Cam (Eric Stonestreet) and Mitch (Jesse Tyler Ferguson) leave the rest of the family because Cam had promised a "friend" who lives in Australia, Fergus (Rhys Darby), to have lunch with him when they would get there. Neither of them wants to do it but they do not have a choice. During the lunch they discover that Fergus has his own talk show and is famous in Australia. They immediately change their mind and want to spend more time with him and enjoy his life. The next day they ditch their family again because Fergus invited them to a party that Hugh Jackman is giving. Cam and Mitch get there but they only find Fergus had a fight with Hugh and he was left behind when the boat left dock. The three of them try to have fun together but Mitch and Cam just want to go back to Lily and the rest of the family. Heading back, their cab breaks down and the two are taken the rest of the way by a group of friendly bikers.

Gloria is furious with Jay and Claire ignoring the whole family to work and she starts screaming at Jay making him understand that it is better to have time with his family than trying to work. He then talks to Claire and they agree to enjoy the rest of their vacation with their family.

The family reunites and spends the rest of their vacation together, enjoying several activities including climbing the Sydney Harbour Bridge, scuba diving, and sightseeing.

==Reception==

===Ratings===
In its original American broadcast, "Australia" was watched by 9.59 million; up by 0.59 from the previous episode.

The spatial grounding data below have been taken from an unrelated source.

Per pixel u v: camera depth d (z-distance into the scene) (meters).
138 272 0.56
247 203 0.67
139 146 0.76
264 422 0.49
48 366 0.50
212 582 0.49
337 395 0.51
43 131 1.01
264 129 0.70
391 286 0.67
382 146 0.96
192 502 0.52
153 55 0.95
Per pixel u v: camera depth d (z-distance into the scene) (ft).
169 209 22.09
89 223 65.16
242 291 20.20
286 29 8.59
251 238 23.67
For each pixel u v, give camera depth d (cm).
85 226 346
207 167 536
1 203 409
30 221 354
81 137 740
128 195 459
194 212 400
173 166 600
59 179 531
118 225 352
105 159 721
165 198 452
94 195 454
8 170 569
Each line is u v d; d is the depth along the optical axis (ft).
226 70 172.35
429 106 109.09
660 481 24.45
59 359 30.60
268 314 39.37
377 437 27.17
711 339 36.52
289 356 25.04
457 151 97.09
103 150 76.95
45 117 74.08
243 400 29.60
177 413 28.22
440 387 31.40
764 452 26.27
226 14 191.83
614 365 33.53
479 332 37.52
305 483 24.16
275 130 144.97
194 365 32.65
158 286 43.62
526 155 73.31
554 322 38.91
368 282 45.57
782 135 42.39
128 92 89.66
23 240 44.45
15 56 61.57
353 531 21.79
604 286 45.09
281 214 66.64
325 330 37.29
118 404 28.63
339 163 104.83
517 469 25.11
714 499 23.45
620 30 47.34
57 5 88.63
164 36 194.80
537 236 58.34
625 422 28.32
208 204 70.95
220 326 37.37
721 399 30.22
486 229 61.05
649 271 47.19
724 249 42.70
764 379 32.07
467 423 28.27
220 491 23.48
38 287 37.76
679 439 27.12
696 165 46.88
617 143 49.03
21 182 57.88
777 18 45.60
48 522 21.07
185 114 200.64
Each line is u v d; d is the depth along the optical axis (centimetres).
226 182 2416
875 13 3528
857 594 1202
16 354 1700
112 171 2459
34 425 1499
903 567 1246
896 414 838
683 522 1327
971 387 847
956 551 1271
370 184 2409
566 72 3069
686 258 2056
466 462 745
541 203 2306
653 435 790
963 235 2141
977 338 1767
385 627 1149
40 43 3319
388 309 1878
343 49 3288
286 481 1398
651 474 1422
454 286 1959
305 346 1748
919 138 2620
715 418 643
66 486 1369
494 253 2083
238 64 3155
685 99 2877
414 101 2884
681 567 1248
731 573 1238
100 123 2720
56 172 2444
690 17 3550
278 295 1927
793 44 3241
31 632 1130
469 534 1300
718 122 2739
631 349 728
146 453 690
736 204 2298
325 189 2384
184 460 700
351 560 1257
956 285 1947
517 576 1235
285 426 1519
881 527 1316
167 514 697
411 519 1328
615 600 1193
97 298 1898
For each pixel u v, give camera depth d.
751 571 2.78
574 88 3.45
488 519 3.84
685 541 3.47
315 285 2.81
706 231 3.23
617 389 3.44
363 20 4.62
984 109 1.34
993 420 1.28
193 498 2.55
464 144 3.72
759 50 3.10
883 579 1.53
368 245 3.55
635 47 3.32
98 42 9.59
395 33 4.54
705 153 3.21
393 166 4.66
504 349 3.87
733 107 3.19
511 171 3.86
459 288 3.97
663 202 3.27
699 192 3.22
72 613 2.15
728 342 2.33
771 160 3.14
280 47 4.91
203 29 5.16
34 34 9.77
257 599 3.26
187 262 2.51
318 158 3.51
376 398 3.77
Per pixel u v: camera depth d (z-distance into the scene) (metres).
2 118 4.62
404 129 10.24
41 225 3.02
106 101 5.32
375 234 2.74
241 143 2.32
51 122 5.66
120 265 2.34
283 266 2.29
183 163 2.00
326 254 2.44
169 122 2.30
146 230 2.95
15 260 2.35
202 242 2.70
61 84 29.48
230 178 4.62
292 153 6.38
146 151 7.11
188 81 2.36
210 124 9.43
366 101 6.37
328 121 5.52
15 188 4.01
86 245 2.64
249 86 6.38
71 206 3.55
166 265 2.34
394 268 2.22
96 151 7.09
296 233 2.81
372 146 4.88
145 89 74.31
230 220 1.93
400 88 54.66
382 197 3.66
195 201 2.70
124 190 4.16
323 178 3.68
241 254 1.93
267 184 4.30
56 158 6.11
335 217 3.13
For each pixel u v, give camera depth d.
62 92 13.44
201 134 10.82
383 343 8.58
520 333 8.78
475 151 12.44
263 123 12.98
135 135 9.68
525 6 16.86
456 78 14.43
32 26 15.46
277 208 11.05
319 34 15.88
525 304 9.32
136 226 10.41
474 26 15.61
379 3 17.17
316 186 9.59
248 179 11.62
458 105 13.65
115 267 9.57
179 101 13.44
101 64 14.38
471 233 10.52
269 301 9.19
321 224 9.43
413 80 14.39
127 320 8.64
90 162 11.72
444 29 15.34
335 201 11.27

In its Australian broadcast on Network Ten the episode received 1.05 million views and aired against The TV Week Logies and My Kitchen Rules, which rated highly; it was one of the network's biggest audiences all year. In the Australian broadcast, a 30-minute special aired before the episode, titled "An Aussie Adventure" with behind the scenes footage and interviews with the cast. It ranked sixth for the night.

===Reviews===
"Australia" received mixed reviews.

Leigh Raines of TV Fanatic rated the episode with 5/5. "I bet this was an incredible episode to film. The last part of the half hour with all the clips of their adventures really just seemed like we were watching the actors on a real life vacation. It must've been amazing!"

Madina Papadopoulos of Paste Magazine rated the episode with 5.4/10. "This week's episode, "Australia," left me underwhelmed in humor and a little overwhelmed with all the storylines that were going on. [...] the classic, magic number of storylines in television is three. This week Modern Family had six, and they definitely dropped a couple of balls."

Joshua Alston from The A.V. Club gave the episode a C−, saying that the script isn't a structural marvel but it’s quietly elegant and he compares the episode with the "Las Vegas" one: "Compared to "Las Vegas," which at the very least belongs on a shortlist of the season's best episodes, "Australia" doesn't have half the structural brio and perhaps even less of the jokes. "Las Vegas" was classic, cleverly executed sitcom with Sin City as its backdrop. "Australia" is Modern Family plus Australia."